Travel agent itu mengeluh, karena anggota dewan kita yang terhormat saat datang ke sana, malam itu juga minta dicarikan kaum hawa, masing-masing 2 biji. Udah gitu milih-milih lagi, harus putih bersih, cantik menarik plus bohay dan bodas. Dia pun keliyengan, harus jungkir balik sana-sini daripada travelnya besok-besok gak dipakai lagi. Memang riciduolus yahh. Kalo bejat, ya bejat aja, gak usah pakai topeng hipokrit gitu yah. Wuih, najis tralala banget nih.

Tapi ada baiknya kita gak perlu tau dan gak perlu dengar tentang kelakuan miring para petinggi kita. Hiyyy saya aja merinding kalau dengar cerita dari sana-sini. Semua udah berkonspirasi dan terlibat. Semua udah smart saling menutupi satu sama lain. Ini kejahatan yang berjamaah. KKN juga biasanya merupakan kejahatan yang berjamaah. Susahnya, kadang banyak yang salah kaprah menuntut agar kita selalu husnudhzan. Husnudzhan ke orang-orang yang gak punya moral dan gak punya rasa tanggung jawab? Huhhh, kasian deh kita.

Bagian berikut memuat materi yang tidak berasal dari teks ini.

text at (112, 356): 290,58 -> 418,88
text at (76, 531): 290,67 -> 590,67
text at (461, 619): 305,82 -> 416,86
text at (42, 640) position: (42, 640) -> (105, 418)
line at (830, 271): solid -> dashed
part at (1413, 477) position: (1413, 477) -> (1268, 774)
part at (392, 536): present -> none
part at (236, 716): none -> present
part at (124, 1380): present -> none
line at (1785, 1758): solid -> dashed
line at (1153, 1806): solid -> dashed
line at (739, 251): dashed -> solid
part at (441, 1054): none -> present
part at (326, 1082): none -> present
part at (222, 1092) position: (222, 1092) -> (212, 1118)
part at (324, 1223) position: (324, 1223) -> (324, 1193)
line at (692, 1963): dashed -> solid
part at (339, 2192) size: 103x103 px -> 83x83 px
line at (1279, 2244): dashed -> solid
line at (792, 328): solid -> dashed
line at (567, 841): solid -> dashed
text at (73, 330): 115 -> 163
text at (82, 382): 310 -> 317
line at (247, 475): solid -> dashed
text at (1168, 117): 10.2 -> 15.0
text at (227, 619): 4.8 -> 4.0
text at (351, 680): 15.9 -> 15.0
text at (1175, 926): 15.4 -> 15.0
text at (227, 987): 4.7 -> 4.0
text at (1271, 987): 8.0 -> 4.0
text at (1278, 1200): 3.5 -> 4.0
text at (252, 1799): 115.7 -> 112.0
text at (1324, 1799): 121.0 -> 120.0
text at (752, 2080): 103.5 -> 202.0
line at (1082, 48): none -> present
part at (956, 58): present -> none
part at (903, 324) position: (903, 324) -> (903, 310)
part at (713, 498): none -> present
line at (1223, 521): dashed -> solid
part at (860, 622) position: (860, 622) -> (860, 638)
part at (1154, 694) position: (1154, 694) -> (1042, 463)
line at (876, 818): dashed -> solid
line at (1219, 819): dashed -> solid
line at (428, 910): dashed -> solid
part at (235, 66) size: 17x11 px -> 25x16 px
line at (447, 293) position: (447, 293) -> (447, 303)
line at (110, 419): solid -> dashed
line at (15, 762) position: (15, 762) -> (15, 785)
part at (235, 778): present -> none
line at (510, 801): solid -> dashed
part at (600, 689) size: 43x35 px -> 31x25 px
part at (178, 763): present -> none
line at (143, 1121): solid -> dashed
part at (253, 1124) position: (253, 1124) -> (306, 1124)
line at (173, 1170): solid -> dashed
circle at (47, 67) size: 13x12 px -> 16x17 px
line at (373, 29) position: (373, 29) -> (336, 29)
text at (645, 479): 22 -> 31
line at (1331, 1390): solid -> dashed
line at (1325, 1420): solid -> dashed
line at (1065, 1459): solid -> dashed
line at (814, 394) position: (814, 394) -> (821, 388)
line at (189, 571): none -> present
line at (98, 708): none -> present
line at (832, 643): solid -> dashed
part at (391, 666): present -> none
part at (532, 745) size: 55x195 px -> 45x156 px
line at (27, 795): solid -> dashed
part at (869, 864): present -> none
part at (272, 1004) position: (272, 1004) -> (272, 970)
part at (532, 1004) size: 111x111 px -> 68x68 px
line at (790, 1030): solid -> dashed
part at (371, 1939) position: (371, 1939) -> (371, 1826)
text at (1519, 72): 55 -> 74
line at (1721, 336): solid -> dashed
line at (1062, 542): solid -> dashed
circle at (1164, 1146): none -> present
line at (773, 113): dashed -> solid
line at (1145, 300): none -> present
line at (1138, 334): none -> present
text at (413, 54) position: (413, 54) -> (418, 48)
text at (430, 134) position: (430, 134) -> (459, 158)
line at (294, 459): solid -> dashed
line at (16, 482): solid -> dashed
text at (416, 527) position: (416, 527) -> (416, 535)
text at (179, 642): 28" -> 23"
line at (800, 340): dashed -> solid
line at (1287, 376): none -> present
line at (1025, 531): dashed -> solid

Kalau pejabat publik sudah seharusnya gak perlu di husnudzhan-in, melainkan memang harus dicek ini itunya. Gak usah pejabat publik, mainlah sampeyan ke kawasan Timur Jakarta. Ente semua akan terkagum-kagum melihat pegawai Pemda DKI bisa punya rumah segede gaban. Husnudzhan yuk husnudzhan. :) Yang di huznudzhan-in cuma cekikikan. Harus dibedakan yang tegas antara husnudzhan dengan kecurigaan karena kalo gak gitu KKN gak akan tuntas.

Ya, wess, sebaiknya kita tutup kuping, tutup mata dan tutup telinga. Gak usah dengar kisah-kisah sedih dan tragis seeprti itu. Bisa-bisa kita semua "muntah" karenanya. Bisa-bisa kita semua stress dan bingung kenapa alam realita di nusantara kok begitu keras dan kejamnya. Biarlah waktu yang akan membuka semua tabir itu. Moga-moga di saat itu kita sudah kuat mental menerima kenyataan.

Yang terpenting kita gak ikut-ikutan terlibat di dalamnya, ya gak brur? Namun aye jadi bingung, gimana nih caranya negara yang dah bengkok ini diluruskan lagi. Yah, berjuang sajalah, perjuangan tanpa akhir.

Perjuangan tanpa akhir, termasuk cerita moral-moralan di kita ternyata gak pernah ada akhirnya. Karena memang definisi moral itu gak jelas, dan hati nurani sudah tertutup.

Wassalaam,

Papa Fariz
FS account: boedoetsg@yahoo.com

1 comment:

ngadmin said...

wah klo baca n' denger berita para pejabat Indonesia dari pejabat kelas RT sampae pejabat tinggi negara mang bikin sakit ati aja...Oom Friz mah diluar negri enakan ga berurusan dengan manusia2 campuran setan kek gini.